Milano – Il progetto del Ponte sullo Stretto di Messina torna prepotentemente al centro del dibattito pubblico con le recenti dichiarazioni di Giuseppe Recchi, presidente della società concessionaria Stretto di Messina. A margine dell’evento ‘La ripartenza’ a Palazzo Castiglioni, Recchi ha confermato l’obiettivo di “riprendere per l’estate” con l’iter operativo, un annuncio che riaccende le speranze e alimenta le discussioni su una delle infrastrutture più strategiche e controverse d’Italia.

Il Processo Autorizzativo e i Rilievi della Corte dei Conti

Il percorso per la realizzazione del Ponte non è stato esente da ostacoli. Attualmente, la società è impegnata nel “processo autorizzativo”, una fase cruciale che include la risposta ai rilievi sollevati dalla Corte dei Conti. “Pochi giorni fa c’è stato un decreto ministeriale che ha reso molto chiaro il percorso e quindi metteremo a posto quelle che sono state le eccezioni sollevate”, ha spiegato Recchi, mostrando fiducia nella capacità di superare gli scogli burocratici. Anche l’amministratore delegato, Pietro Ciucci, ha ribadito che non ci saranno allungamenti nei tempi previsti, confermando l’avvio della fase realizzativa entro la stagione estiva.

Nonostante l’ottimismo, Recchi ha sottolineato la complessità intrinseca di tali procedure: “È sempre difficile fare una previsione precisa perché si tratta di risolvere procedure, produrre documenti e aspettare le risposte”. Tuttavia, ha assicurato che “per quello che riguarda il nostro lavoro, noi siamo assolutamente nei tempi previsti che abbiamo indicato”.

Una “Silicon Valley dell’Ingegneria” tra Sicilia e Calabria

La visione di Recchi per il Ponte va ben oltre il semplice collegamento fisico tra le due sponde dello Stretto. Nelle sue parole, l’opera è destinata a diventare la “Silicon Valley delle competenze dell’ingegneria”, un polo di attrazione internazionale per lo studio e lo sviluppo di tecnologie avanzate nel campo delle costruzioni. “Verranno a studiare da tutto il mondo come la faremo”, ha affermato, evidenziando il potenziale dell’infrastruttura come catalizzatore di innovazione e crescita economica. Con una campata di 3,3 chilometri, si tratterebbe del ponte sospeso più lungo al mondo, un’opera record capace di consentire anche il traffico ferroviario, massimizzando così i benefici dell’investimento. Il progetto, del valore complessivo di 13,5 miliardi di euro, include anche 40 km di raccordi stradali e ferroviari, a servizio di un’area metropolitana di circa 400.000 persone.

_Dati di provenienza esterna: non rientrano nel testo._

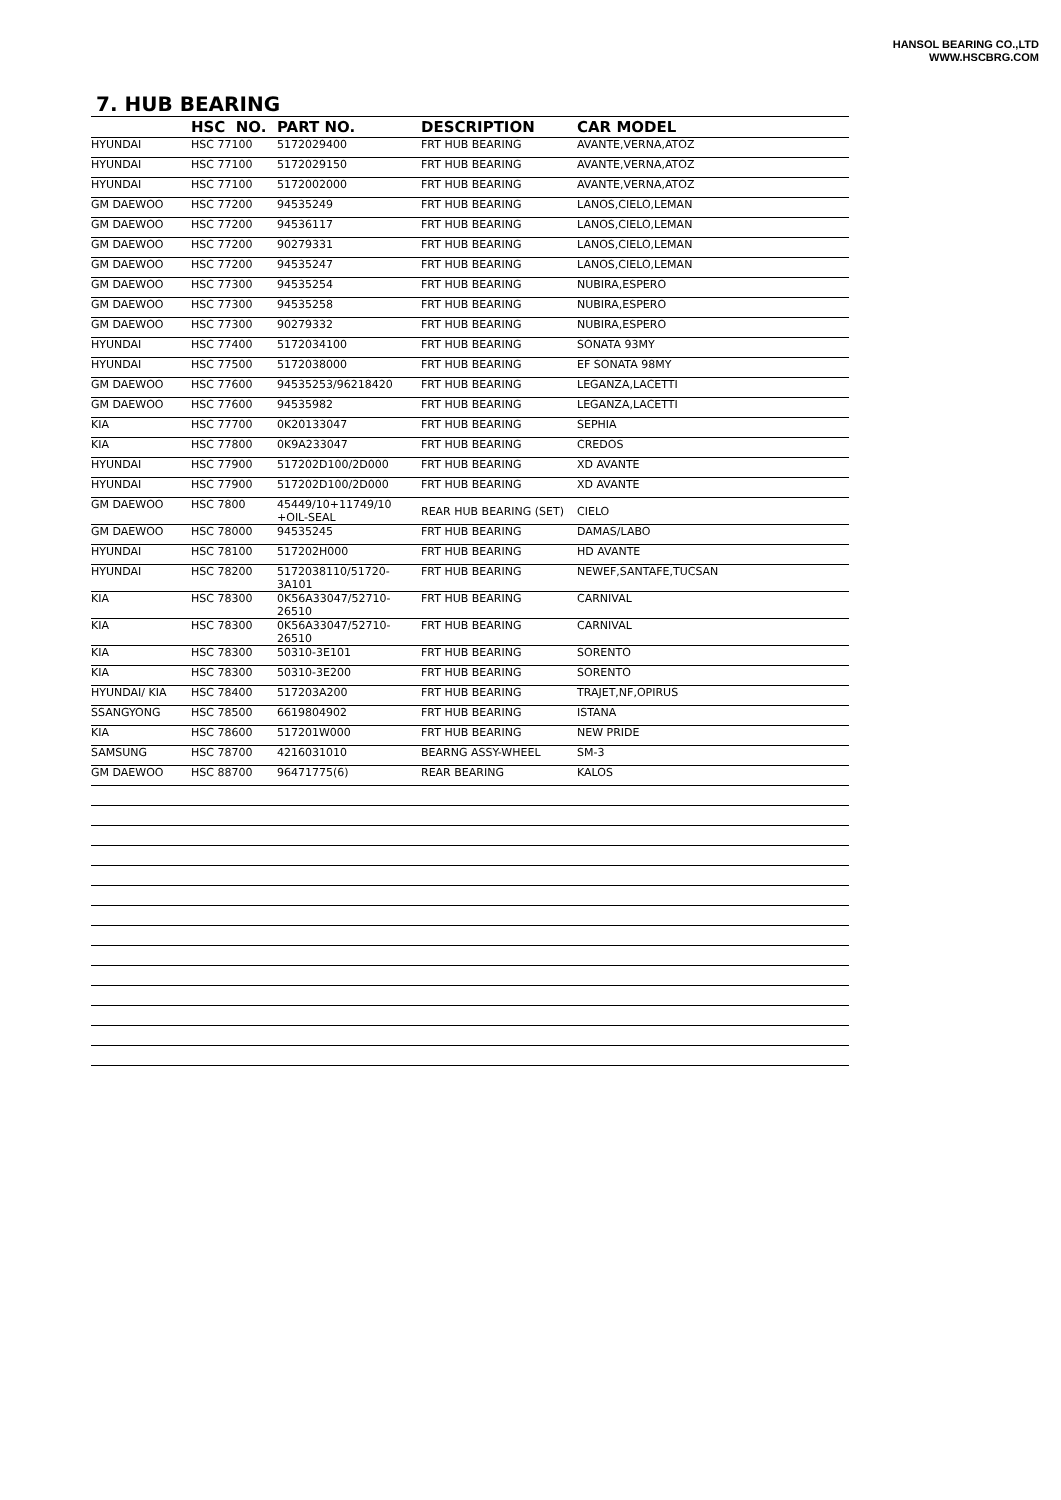HANSOL BEARING CO.,LTD
WWW.HSCBRG.COM
7. HUB BEARING
| | HSC NO. | PART NO. | DESCRIPTION | CAR MODEL |
| --- | --- | --- | --- | --- |
| HYUNDAI | HSC 77100 | 5172029400 | FRT HUB BEARING | AVANTE,VERNA,ATOZ |
| HYUNDAI | HSC 77100 | 5172029150 | FRT HUB BEARING | AVANTE,VERNA,ATOZ |
| HYUNDAI | HSC 77100 | 5172002000 | FRT HUB BEARING | AVANTE,VERNA,ATOZ |
| GM DAEWOO | HSC 77200 | 94535249 | FRT HUB BEARING | LANOS,CIELO,LEMAN |
| GM DAEWOO | HSC 77200 | 94536117 | FRT HUB BEARING | LANOS,CIELO,LEMAN |
| GM DAEWOO | HSC 77200 | 90279331 | FRT HUB BEARING | LANOS,CIELO,LEMAN |
| GM DAEWOO | HSC 77200 | 94535247 | FRT HUB BEARING | LANOS,CIELO,LEMAN |
| GM DAEWOO | HSC 77300 | 94535254 | FRT HUB BEARING | NUBIRA,ESPERO |
| GM DAEWOO | HSC 77300 | 94535258 | FRT HUB BEARING | NUBIRA,ESPERO |
| GM DAEWOO | HSC 77300 | 90279332 | FRT HUB BEARING | NUBIRA,ESPERO |
| HYUNDAI | HSC 77400 | 5172034100 | FRT HUB BEARING | SONATA 93MY |
| HYUNDAI | HSC 77500 | 5172038000 | FRT HUB BEARING | EF SONATA 98MY |
| GM DAEWOO | HSC 77600 | 94535253/96218420 | FRT HUB BEARING | LEGANZA,LACETTI |
| GM DAEWOO | HSC 77600 | 94535982 | FRT HUB BEARING | LEGANZA,LACETTI |
| KIA | HSC 77700 | 0K20133047 | FRT HUB BEARING | SEPHIA |
| KIA | HSC 77800 | 0K9A233047 | FRT HUB BEARING | CREDOS |
| HYUNDAI | HSC 77900 | 517202D100/2D000 | FRT HUB BEARING | XD AVANTE |
| HYUNDAI | HSC 77900 | 517202D100/2D000 | FRT HUB BEARING | XD AVANTE |
| GM DAEWOO | HSC 7800 | 45449/10+11749/10 +OIL-SEAL | REAR HUB BEARING (SET) | CIELO |
| GM DAEWOO | HSC 78000 | 94535245 | FRT HUB BEARING | DAMAS/LABO |
| HYUNDAI | HSC 78100 | 517202H000 | FRT HUB BEARING | HD AVANTE |
| HYUNDAI | HSC 78200 | 5172038110/51720-3A101 | FRT HUB BEARING | NEWEF,SANTAFE,TUCSAN |
| KIA | HSC 78300 | 0K56A33047/52710-26510 | FRT HUB BEARING | CARNIVAL |
| KIA | HSC 78300 | 0K56A33047/52710-26510 | FRT HUB BEARING | CARNIVAL |
| KIA | HSC 78300 | 50310-3E101 | FRT HUB BEARING | SORENTO |
| KIA | HSC 78300 | 50310-3E200 | FRT HUB BEARING | SORENTO |
| HYUNDAI/ KIA | HSC 78400 | 517203A200 | FRT HUB BEARING | TRAJET,NF,OPIRUS |
| SSANGYONG | HSC 78500 | 6619804902 | FRT HUB BEARING | ISTANA |
| KIA | HSC 78600 | 517201W000 | FRT HUB BEARING | NEW PRIDE |
| SAMSUNG | HSC 78700 | 4216031010 | BEARNG ASSY-WHEEL | SM-3 |
| GM DAEWOO | HSC 88700 | 96471775(6) | REAR BEARING | KALOS |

Il Dibattito sui Fondi e la Questione Niscemi

Le dichiarazioni di Recchi hanno anche toccato un nervo scoperto del dibattito politico: la richiesta delle opposizioni di destinare parte dei fondi del Ponte alla messa in sicurezza del territorio di Niscemi, in Sicilia, recentemente colpito da gravi fenomeni di dissesto idrogeologico. “Mettere in sicurezza Niscemi è importantissimo”, ha ammesso Recchi, riconoscendo l’urgenza dell’intervento. Tuttavia, ha precisato di non trovare una contraddizione tra questo e il budget destinato al Ponte, definito “un investimento utile che ritornerà allo Stato”. Secondo il presidente, il piano per Niscemi risale a molti anni fa e la sua mancata esecuzione non dovrebbe ostacolare un’opera strategica per la competitività del Paese.

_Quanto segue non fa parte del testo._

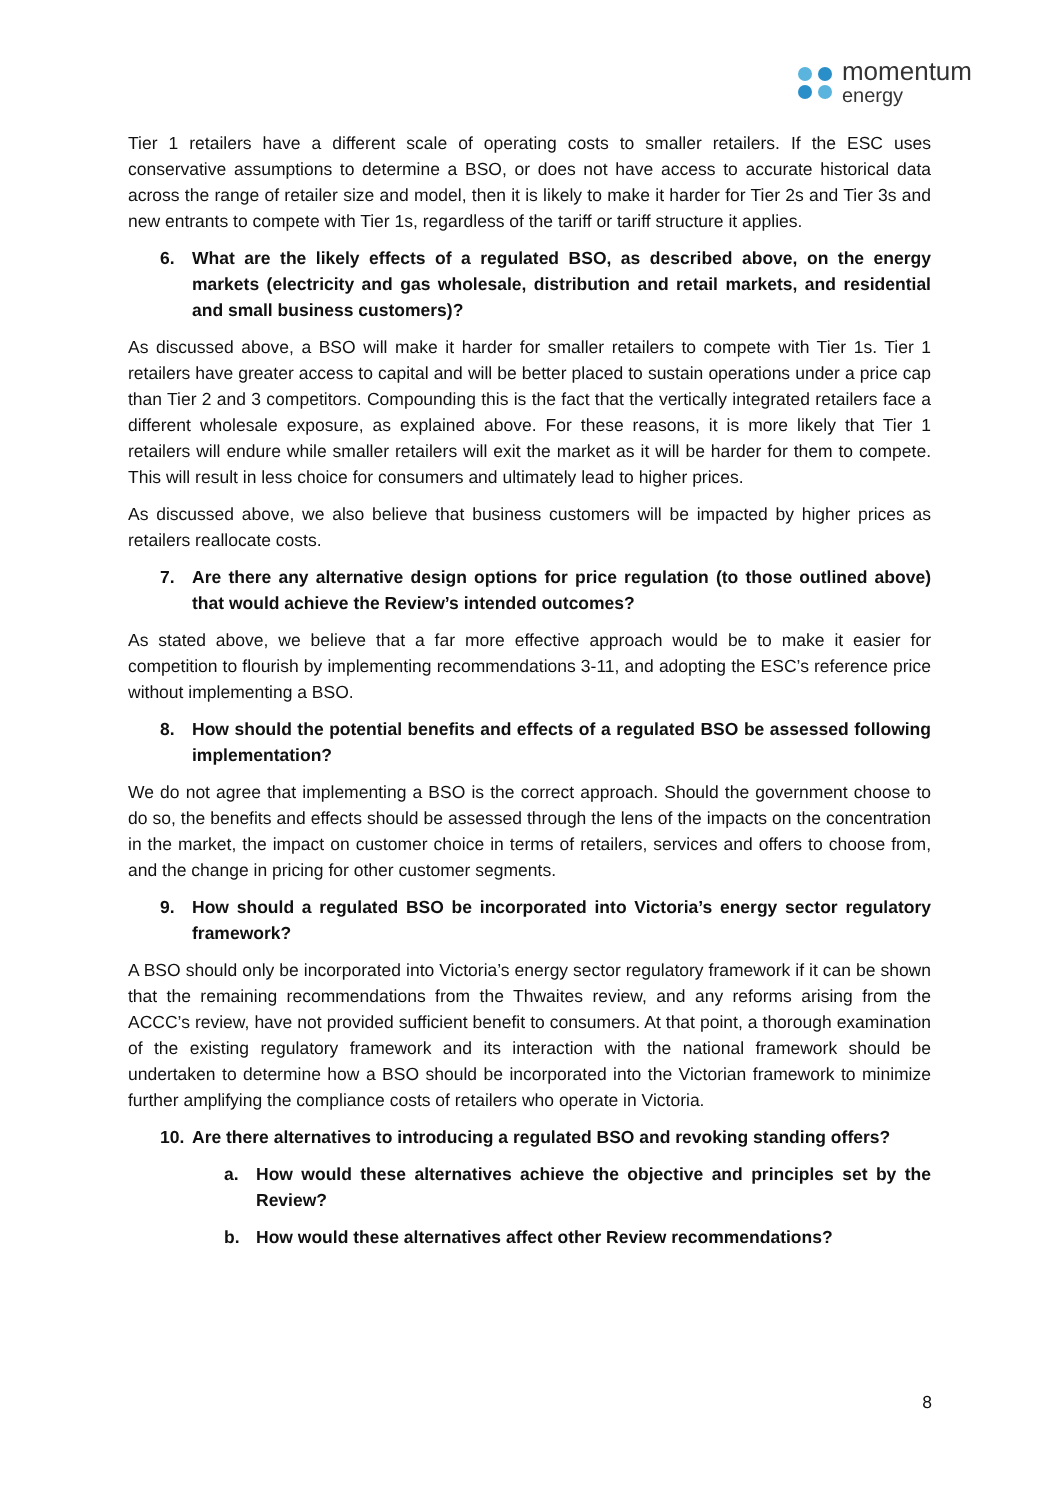momentum
energy
Tier 1 retailers have a different scale of operating costs to smaller retailers. If the ESC uses conservative assumptions to determine a BSO, or does not have access to accurate historical data across the range of retailer size and model, then it is likely to make it harder for Tier 2s and Tier 3s and new entrants to compete with Tier 1s, regardless of the tariff or tariff structure it applies.
6. What are the likely effects of a regulated BSO, as described above, on the energy markets (electricity and gas wholesale, distribution and retail markets, and residential and small business customers)?
As discussed above, a BSO will make it harder for smaller retailers to compete with Tier 1s. Tier 1 retailers have greater access to capital and will be better placed to sustain operations under a price cap than Tier 2 and 3 competitors. Compounding this is the fact that the vertically integrated retailers face a different wholesale exposure, as explained above. For these reasons, it is more likely that Tier 1 retailers will endure while smaller retailers will exit the market as it will be harder for them to compete. This will result in less choice for consumers and ultimately lead to higher prices.
As discussed above, we also believe that business customers will be impacted by higher prices as retailers reallocate costs.
7. Are there any alternative design options for price regulation (to those outlined above) that would achieve the Review’s intended outcomes?
As stated above, we believe that a far more effective approach would be to make it easier for competition to flourish by implementing recommendations 3-11, and adopting the ESC’s reference price without implementing a BSO.
8. How should the potential benefits and effects of a regulated BSO be assessed following implementation?
We do not agree that implementing a BSO is the correct approach. Should the government choose to do so, the benefits and effects should be assessed through the lens of the impacts on the concentration in the market, the impact on customer choice in terms of retailers, services and offers to choose from, and the change in pricing for other customer segments.
9. How should a regulated BSO be incorporated into Victoria’s energy sector regulatory framework?
A BSO should only be incorporated into Victoria’s energy sector regulatory framework if it can be shown that the remaining recommendations from the Thwaites review, and any reforms arising from the ACCC’s review, have not provided sufficient benefit to consumers. At that point, a thorough examination of the existing regulatory framework and its interaction with the national framework should be undertaken to determine how a BSO should be incorporated into the Victorian framework to minimize further amplifying the compliance costs of retailers who operate in Victoria.
10. Are there alternatives to introducing a regulated BSO and revoking standing offers?
a. How would these alternatives achieve the objective and principles set by the Review?
b. How would these alternatives affect other Review recommendations?
8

La posizione del governo, espressa dal Ministro delle Infrastrutture Matteo Salvini e dal Ministro per la Protezione Civile Nello Musumeci, è ferma nel negare la possibilità di dirottare i fondi, sostenendo la necessità di trovare altre risorse per l’emergenza senza bloccare i cantieri strategici per lo sviluppo nazionale.

Tempistiche e Prossimi Passi

Il cronoprogramma attuale prevede l’apertura dei cantieri principali dopo l’approvazione finale da parte del CIPESS (Comitato Interministeriale per la Programmazione Economica e lo Sviluppo Sostenibile) e l’avvio della progettazione esecutiva. Secondo le stime, la conclusione dell’opera e l’apertura al traffico sono previste entro il 2032. L’obiettivo a breve termine rimane quello di avviare la fase realizzativa entro l’estate, un traguardo che segnerebbe un passo concreto verso la realizzazione di un sogno ingegneristico atteso da decenni.